The Malleus Maleficarum was also very useful because it is a primary source which helped me to understand where many of the misogynistic ideals that existed during the Early Modern Period originated from. Although I do not believe that misogyny was the sole motivation behind the witch hunts, that isn’t to say misogyny did not play a substantial role. The Malleus Maleficarum was a clear attack on women and so although I didn’t reference it a lot in my essay, it was essential in understanding how women could have been used as scapegoats in times of turmoil by ignorant, naïve and desperate Europeans.
In contrast, Steven Katz argues from a feminist perspective, but still explores the subject from all angles. He recognises that although the majority of ‘witches’ were women, these women accounted for a very small proportion of the European population and so it is arguable that the witch craze cannot truly be considered a misogynistic attack on women, because the pattern was not consistent enough across Europe. It is because of Katz’s ability to explore the arguments against his own point of view that I found his work so useful and an interesting contrast to the extreme feminist viewpoint of Barstow.
However when arguing against the feminist interpretations I found ‘witches and neighbours’ by Robin Briggs particularly informative. Briggs argued that regional variations in the gender of prosecuted witches made it difficult to argue that the witch hunts were simply a misogynistic attack. He also notes the role that religious and political turmoil caused by the fall of the Holy Roman Empire and the Protestant reformation. His views were also supported by Thomas and Sibai. What I found most useful about Briggs’ work was that while he did not support the feminist viewpoint, he didn’t discount it. He not only recognised that misogyny was a factor that contributed to the increase in witch persecutions, but also tried to explore other events which had taken place at the same time as these trials to understand what could have led to this period of mass murder and scapegoating.

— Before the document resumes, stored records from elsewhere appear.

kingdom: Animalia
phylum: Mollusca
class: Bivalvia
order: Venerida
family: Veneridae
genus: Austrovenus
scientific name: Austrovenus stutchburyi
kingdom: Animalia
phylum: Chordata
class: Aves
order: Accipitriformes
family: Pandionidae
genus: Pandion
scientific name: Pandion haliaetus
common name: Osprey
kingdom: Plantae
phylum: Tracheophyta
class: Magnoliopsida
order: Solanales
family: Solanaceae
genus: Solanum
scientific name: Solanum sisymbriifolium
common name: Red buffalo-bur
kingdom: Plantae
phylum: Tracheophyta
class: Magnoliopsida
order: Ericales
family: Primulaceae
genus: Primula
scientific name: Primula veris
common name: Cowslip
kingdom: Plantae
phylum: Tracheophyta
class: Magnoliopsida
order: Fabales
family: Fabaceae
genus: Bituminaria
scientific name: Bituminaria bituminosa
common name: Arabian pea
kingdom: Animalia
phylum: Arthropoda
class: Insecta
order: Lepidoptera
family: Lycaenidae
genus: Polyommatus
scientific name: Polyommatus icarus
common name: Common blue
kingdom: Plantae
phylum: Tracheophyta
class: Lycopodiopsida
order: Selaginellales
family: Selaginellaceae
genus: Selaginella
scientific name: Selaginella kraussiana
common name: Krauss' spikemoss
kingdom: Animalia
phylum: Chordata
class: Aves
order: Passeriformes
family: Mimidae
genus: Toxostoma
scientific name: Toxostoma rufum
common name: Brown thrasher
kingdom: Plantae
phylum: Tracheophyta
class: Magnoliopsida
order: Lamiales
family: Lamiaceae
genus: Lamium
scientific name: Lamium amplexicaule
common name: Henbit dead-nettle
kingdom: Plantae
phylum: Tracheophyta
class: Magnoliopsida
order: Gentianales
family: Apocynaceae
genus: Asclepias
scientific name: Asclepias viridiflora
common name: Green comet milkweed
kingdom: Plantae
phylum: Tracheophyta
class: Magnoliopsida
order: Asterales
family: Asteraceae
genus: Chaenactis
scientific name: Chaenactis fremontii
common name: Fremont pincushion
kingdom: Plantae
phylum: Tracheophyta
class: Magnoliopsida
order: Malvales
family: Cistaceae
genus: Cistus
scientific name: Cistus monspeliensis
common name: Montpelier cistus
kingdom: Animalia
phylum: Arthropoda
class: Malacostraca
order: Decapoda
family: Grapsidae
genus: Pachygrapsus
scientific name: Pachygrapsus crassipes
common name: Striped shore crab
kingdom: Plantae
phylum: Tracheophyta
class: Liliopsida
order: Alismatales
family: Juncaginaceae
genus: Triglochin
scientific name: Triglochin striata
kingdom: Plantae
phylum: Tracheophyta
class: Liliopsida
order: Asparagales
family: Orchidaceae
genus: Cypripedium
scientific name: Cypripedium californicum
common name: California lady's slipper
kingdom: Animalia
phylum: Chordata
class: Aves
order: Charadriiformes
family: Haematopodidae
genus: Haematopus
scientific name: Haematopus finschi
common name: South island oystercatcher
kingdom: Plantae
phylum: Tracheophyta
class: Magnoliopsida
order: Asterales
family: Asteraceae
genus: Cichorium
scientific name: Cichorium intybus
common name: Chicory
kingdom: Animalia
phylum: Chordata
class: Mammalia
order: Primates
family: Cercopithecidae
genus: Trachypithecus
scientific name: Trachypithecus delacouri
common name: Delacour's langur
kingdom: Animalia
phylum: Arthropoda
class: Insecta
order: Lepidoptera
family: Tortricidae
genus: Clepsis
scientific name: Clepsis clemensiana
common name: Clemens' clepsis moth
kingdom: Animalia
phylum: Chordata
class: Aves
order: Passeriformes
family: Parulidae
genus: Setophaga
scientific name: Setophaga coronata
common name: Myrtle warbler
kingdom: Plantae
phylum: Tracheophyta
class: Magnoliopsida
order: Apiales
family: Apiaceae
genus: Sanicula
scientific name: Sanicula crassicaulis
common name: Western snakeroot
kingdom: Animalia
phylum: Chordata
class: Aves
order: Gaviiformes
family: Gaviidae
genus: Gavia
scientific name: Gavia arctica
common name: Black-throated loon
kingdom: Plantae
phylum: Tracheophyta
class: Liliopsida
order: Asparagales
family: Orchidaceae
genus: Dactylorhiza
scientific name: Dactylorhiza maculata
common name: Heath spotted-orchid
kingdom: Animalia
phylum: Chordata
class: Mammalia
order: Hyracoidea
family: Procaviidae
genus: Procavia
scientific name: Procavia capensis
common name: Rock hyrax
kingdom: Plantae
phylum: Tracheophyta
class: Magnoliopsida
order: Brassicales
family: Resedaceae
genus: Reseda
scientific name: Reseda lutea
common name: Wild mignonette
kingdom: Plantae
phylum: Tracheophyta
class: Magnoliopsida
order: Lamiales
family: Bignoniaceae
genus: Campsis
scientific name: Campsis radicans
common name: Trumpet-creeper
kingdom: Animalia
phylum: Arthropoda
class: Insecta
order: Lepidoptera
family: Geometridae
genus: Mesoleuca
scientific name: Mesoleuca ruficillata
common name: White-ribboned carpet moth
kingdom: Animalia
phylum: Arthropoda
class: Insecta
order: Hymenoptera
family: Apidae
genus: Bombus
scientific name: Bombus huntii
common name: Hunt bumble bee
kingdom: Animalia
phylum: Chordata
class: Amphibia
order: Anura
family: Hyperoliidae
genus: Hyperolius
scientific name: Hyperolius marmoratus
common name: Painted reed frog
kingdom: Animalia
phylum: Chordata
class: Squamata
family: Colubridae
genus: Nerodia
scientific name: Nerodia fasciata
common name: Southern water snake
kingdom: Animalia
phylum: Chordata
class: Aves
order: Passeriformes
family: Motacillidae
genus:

When viewing the increased persecutions from a religious stance, I found Hugh Trevor-Roper’s work quite interesting, in particular his arguments based around protestant and catholic conflict. He argued that Catholic states had executed their Protestant minorities, and vice versa. Although I found this argument quite interesting it is quite an old source and for this reason it has not received much support from the more modern historians that I have read.
On a whole I did not find any one source more useful than the others, it was the combination of these sources which helped to draw out my argument and come to a logical and educated conclusion.
Barstow, A. (1994). Witchcraze.
Briggs, R. (n.d.). Witches and Neighbours: The Social and Cultural Context of European Witchcraft.
Heinrich Kramer, J. S. (1487). Malleus Maleficiarum.
Katz, S. (n.d.). The Hollocaust in Historical Context Volume 1.
Oldridge, D. (2002). The Witchcraft Reader.
Sibai, T. (n.d.). Witch Trials in Germany: Politics or Hysterics?
Thomas, K. (n.d.). Religion and the Decline of Magic.
Trevor-Roper, H. (n.d.). The European Witch Craze of the sixteenth and seventeenth centuries.